The Lesson on Foreign Filings

While low-quality patent translations abound (and are difficult to detect), IBSAIB’s problems could have been easily avoided. Under U.S. law one may file a patent application in any language, so long as an English translation is filed within a certain time limit. In such a situation the foreign language application is considered the authoritative version, and the translation merely that. As a result, translation errors can be corrected so long as the original non-English documents shows that they are clearly errors. This differs from IBSAIB’s situation, in which the translation itself was filed as the application.

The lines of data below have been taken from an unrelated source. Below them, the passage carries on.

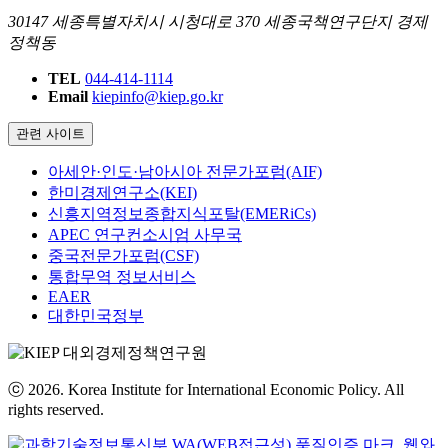
30147 세종특별자치시 시청대로 370 세종국책연구단지 경제
정책동
TEL
044-414-1114
Email
kiepinfo@kiep.go.kr
관련 사이트
아세안·인도·남아시아 전문가포럼(AIF)
한미경제연구소(KEI)
신흥지역정보종합지식포탈(EMERiCs)
APEC 연구컨소시엄 사무국
중국전문가포럼(CSF)
통합무역 정보서비스
EAER
대한민국정부
ⓒ 2026. Korea Institute for International Economic Policy. All
rights reserved.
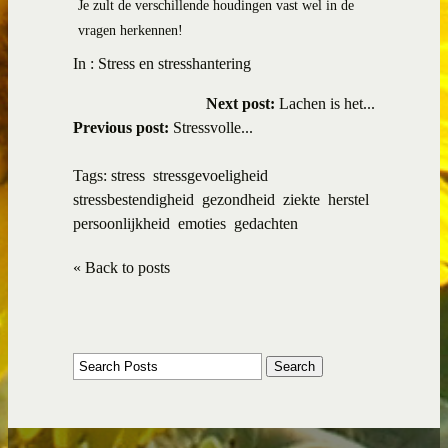
Je zult de verschillende houdingen vast wel in de
vragen herkennen!
In :
Stress en stresshantering
Next post:
Lachen is het...
Previous post:
Stressvolle...
Tags:
stress
stressgevoeligheid
stressbestendigheid
gezondheid
ziekte
herstel
persoonlijkheid
emoties
gedachten
« Back to posts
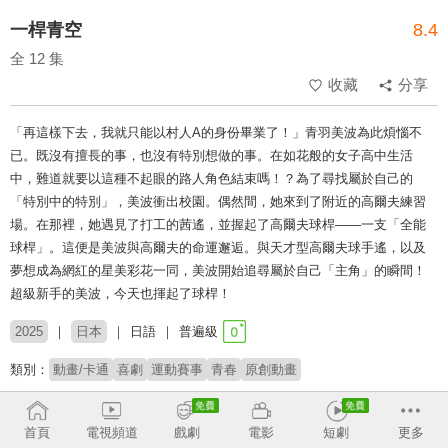
一桿青空
8.4
全 12 集
收藏
分享
「再這樣下去，我就只能以村人A的身份畢業了！」青羽美波為此煩惱不
已。既沒有擅長的事，也沒有特別想做的事。在如花般的女子高中生活
中，難道就要以這種不起眼的路人角色結束嗎！？為了尋找屬於自己的
「特別中的特別」，美波衝出校園。偶然間，她來到了附近的高爾夫練習
場。在那裡，她遇見了打工的茜遙，並握起了高爾夫球桿——一支「全能
球桿」。這便是美波與高爾夫的命運邂逅。與天才型高爾夫球手遙，以及
夢想成為網紅的星美彩花一同，美波開始追尋屬於自己「主角」的瞬間！
超級新手的美波，今天也揮起了球桿！
2025
日本
日語
普遍級
類別：
動畫/卡通
喜劇
運動賽事
青春
原創動畫
製作公司：
Yostar Pictures
首頁
電視頻道
戲劇
電影
短劇
更多
導演：
齊藤健吾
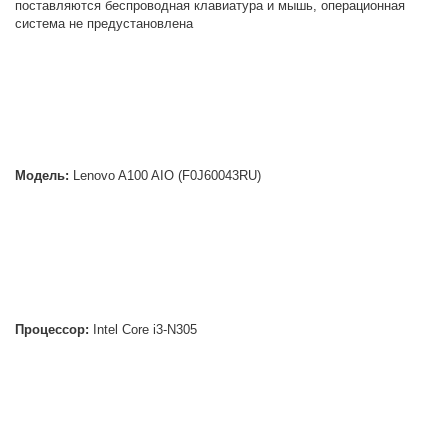
поставляются беспроводная клавиатура и мышь, операционная
система не предустановлена
Модель:
Lenovo A100 AIO (F0J60043RU)
Процессор:
Intel Core i3-N305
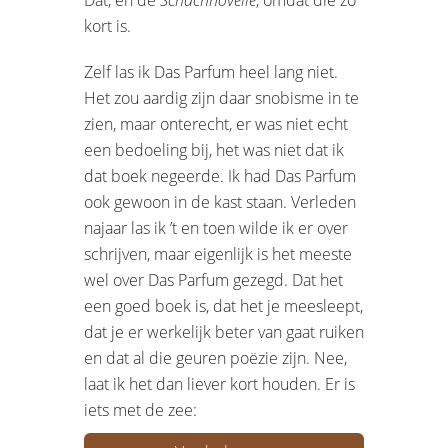
kort is.
Zelf las ik Das Parfum heel lang niet.
Het zou aardig zijn daar snobisme in te
zien, maar onterecht, er was niet echt
een bedoeling bij, het was niet dat ik
dat boek negeerde. Ik had Das Parfum
ook gewoon in de kast staan. Verleden
najaar las ik ’t en toen wilde ik er over
schrijven, maar eigenlijk is het meeste
wel over Das Parfum gezegd. Dat het
een goed boek is, dat het je meesleept,
dat je er werkelijk beter van gaat ruiken
en dat al die geuren poëzie zijn. Nee,
laat ik het dan liever kort houden. Er is
iets met de zee:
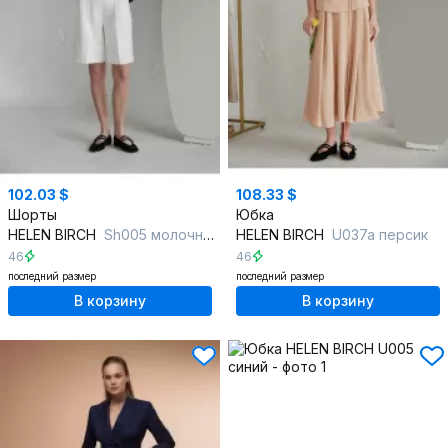
102.03 $
108.33 $
Шорты
Юбка
HELEN BIRCH
Sh005 молочный
HELEN BIRCH
U037a персик
46
46
последний размер
последний размер
В корзину
В корзину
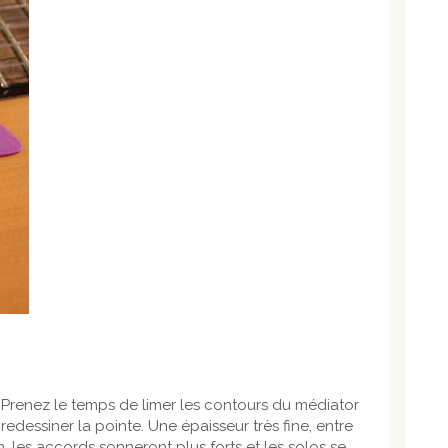
 Prenez le temps de limer les contours du médiator
edessiner la pointe. Une épaisseur très fine, entre
 les accords sonneront plus forts et les solos se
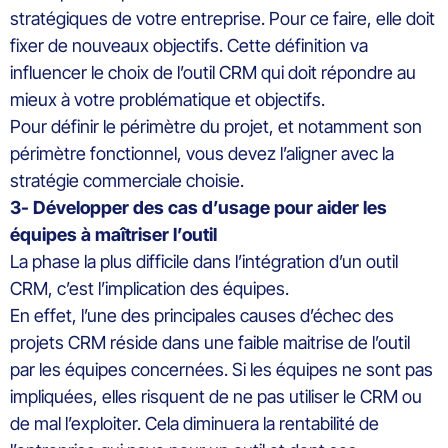
stratégiques
de votre entreprise.
Pour ce faire, elle doit
fixer de nouveaux objectifs. Ce
tte définition
va
influencer le choix de l’outil CRM qui
doit
répondre au
mieux à
votr
e problématique
et objectifs
.
Pour définir le périmètre du projet, et notamment son
périmètre fonctionnel,
vous devez
l’aligner avec la
stratégie commerciale choisie.
3- Développer des cas d’usage
pour aider les
équipes à maîtriser l’outil
La phase la plus difficile dans l’intégration d’un outil
CRM, c’est l’implication des équipes.
En effet, l
’une des principales causes d’échec des
projets CRM réside dans une faible
maitrise
de l’outil
par les équipes concernées. Si les équipes ne sont pas
impliquées, elles risquent de ne pas utiliser le CRM
ou
de mal
l’
exploiter
.
Cela diminuera la rentabilité de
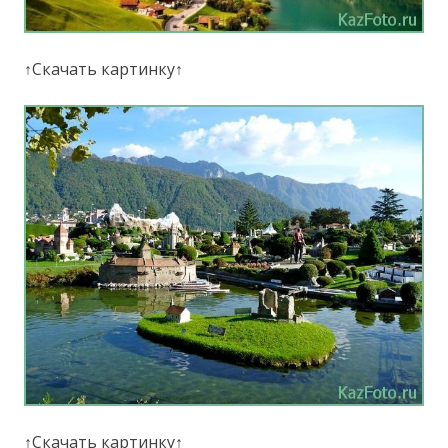
↑Скачать картинку↑
↑Скачать картинку↑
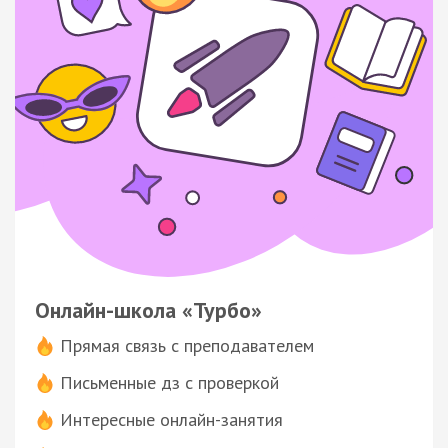
Онлайн-школа «Турбо»
Прямая связь с преподавателем
Письменные дз с проверкой
Интересные онлайн-занятия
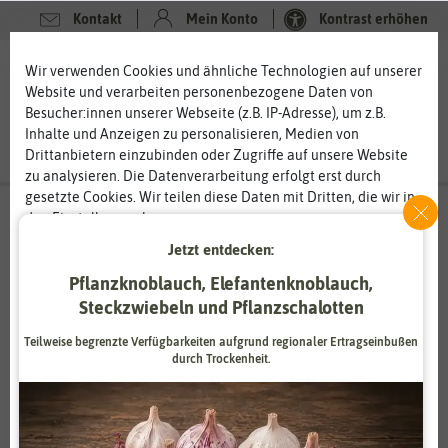
Kontakt
Mein Konto
Kontrast erhöhen
0
0
Wir verwenden Cookies und ähnliche Technologien auf unserer
Website und verarbeiten personenbezogene Daten von
Besucher:innen unserer Webseite (z.B. IP-Adresse), um z.B.
Inhalte und Anzeigen zu personalisieren, Medien von
Drittanbietern einzubinden oder Zugriffe auf unsere Website
zu analysieren. Die Datenverarbeitung erfolgt erst durch
gesetzte Cookies. Wir teilen diese Daten mit Dritten, die wir in
den Einstellungen benennen.
Die Datenverarbeitung kann mit Einwilligung oder aufgrund
Jetzt entdecken:
eines berechtigten Interesses erfolgen. Die Zustimmung kann
Lehmann Natur
erteilt oder abgelehnt werden. Es besteht das Recht, nicht
Pflanzknoblauch, Elefantenknoblauch,
Wir bringen Bio weiter
einzuwilligen und die Einwilligung zu einem späteren
Steckzwiebeln und Pflanzschalotten
Zeitpunkt zu ändern oder zu widerrufen. Weitere
Lehmann Natur – das bedeutet Bio und Demeter. Als erstes
Teilweise begrenzte Verfügbarkeiten aufgrund regionaler Ertragseinbußen
Informationen zur Verwendung personenbezogener Daten und
Unternehmen nutzt Lehmann Natur die Permakultur für den
durch Trockenheit.
den Diensten erklären wir in unserer
Daten­schutz­erklärung
.
erwerbsmäßigen Anbau und forscht in diesem Bereich. Die
biologisch-dynamische Landwirtschaft steht im Mittelpunkt.
Das Unternehmen arbeitet nach nachhaltig ökologischen
Essenziell
Statistik
Gesichtspunkten und möchte damit seinen Beitrag für eine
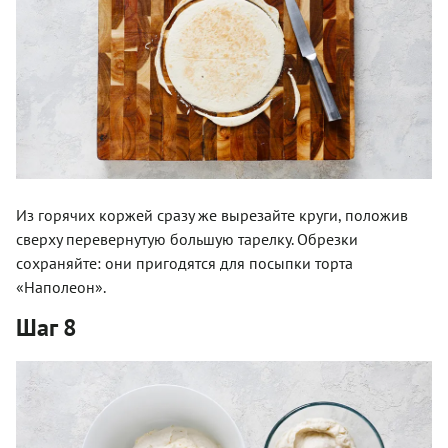
Из горячих коржей сразу же вырезайте круги, положив
сверху перевернутую большую тарелку. Обрезки
сохраняйте: они пригодятся для посыпки торта
«Наполеон».
Шаг 8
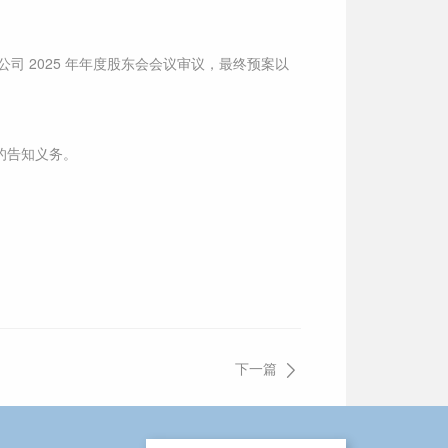
交公司 2025 年年度股东会会议审议，最终预案以
的告知义务。
下一篇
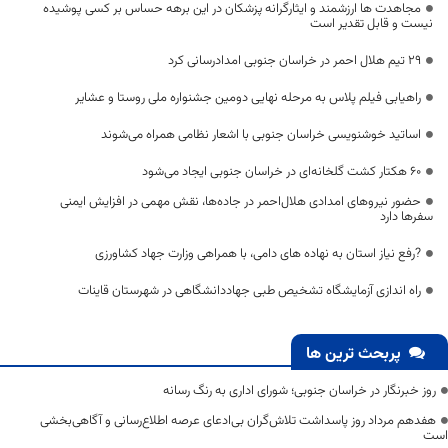
مجاهدت ها ارزشمند و ایثارگرانه پزشکان در این برهه حساس بر کسی پوشیده
نیست و قابل تقدیر است
29 تیم هلال احمر در خراسان جنوبی امدادرسانی کرد
راهیابی فیلم پلاس به مرحله نهایی دومین جشنواره ملی روستا و عشایر
اساتید خوشنویسی خراسان جنوبی با اشعار نظامی همراه می‌شوند
۶۰ هکتار کشت گلخانه‌ای در خراسان جنوبی ایجاد می‌شود
حضور نیروهای امدادی هلال‌احمر در جاده‌ها، نقش مهمی در افزایش ایمنی
سفرها دارد
?رفع نیاز استان به نهاده های دامی، با همراهی وزارت جهاد کشاورزی
راه اندازی آزمایشگاه تشخیص طبی جهاددانشگاهی در شهرستان قاینات
پربحث ترین ها
روز خبرنگار در خراسان جنوبی؛ شورای اداری به رنگ رسانه
هفدهم مرداد روز پاسداشت تلاش‌گران بی‌ادعای عرصه اطلاع‌رسانی و آگاهی‌بخشی
است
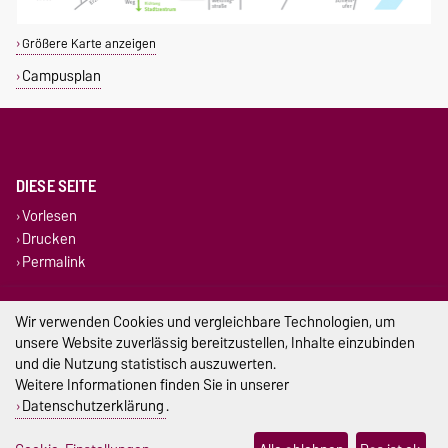
Größere Karte anzeigen
Campusplan
DIESE SEITE
Vorlesen
Drucken
Permalink
Impressum
Wir verwenden Cookies und vergleichbare Technologien, um
unsere Website zuverlässig bereitzustellen, Inhalte einzubinden
Datenschutz
und die Nutzung statistisch auszuwerten.
Weitere Informationen finden Sie in unserer
Barrierefreiheit
Datenschutzerklärung
.
Cookie-Einstellungen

One may also make an explicit statement in the U.S. application that the foreign application is incorporated by reference into the U.S. application. The USPTO officially recognizes that such an explicit statement allows for the correction of translation errors in section 213.02 of the Manual of Patent Examination Procedure. Had IBSAIB included such a statement in its U.S. patent application, it would have had the opportunity to correct translation errors such as the one that sunk its patent.

When a patent application has been drafted in a language other than English, one should not rely on a third-party translator to draft the patent application in the United States. Instead the foreign language application should either be used as the U.S. patent application or explicitly incorporated by reference, in case corrections need to be made or the foreign language application is needed to understand the English claims. Another option is to ask a U.S. patent agent or attorney to draft an application in English from scratch, which may still cite the foreign application for priority if correctly drafted.

DISCLAIMER: Because of the generality of this update, the information provided herein may not be applicable in all situations and should not be acted upon without specific legal advice based on particular situations.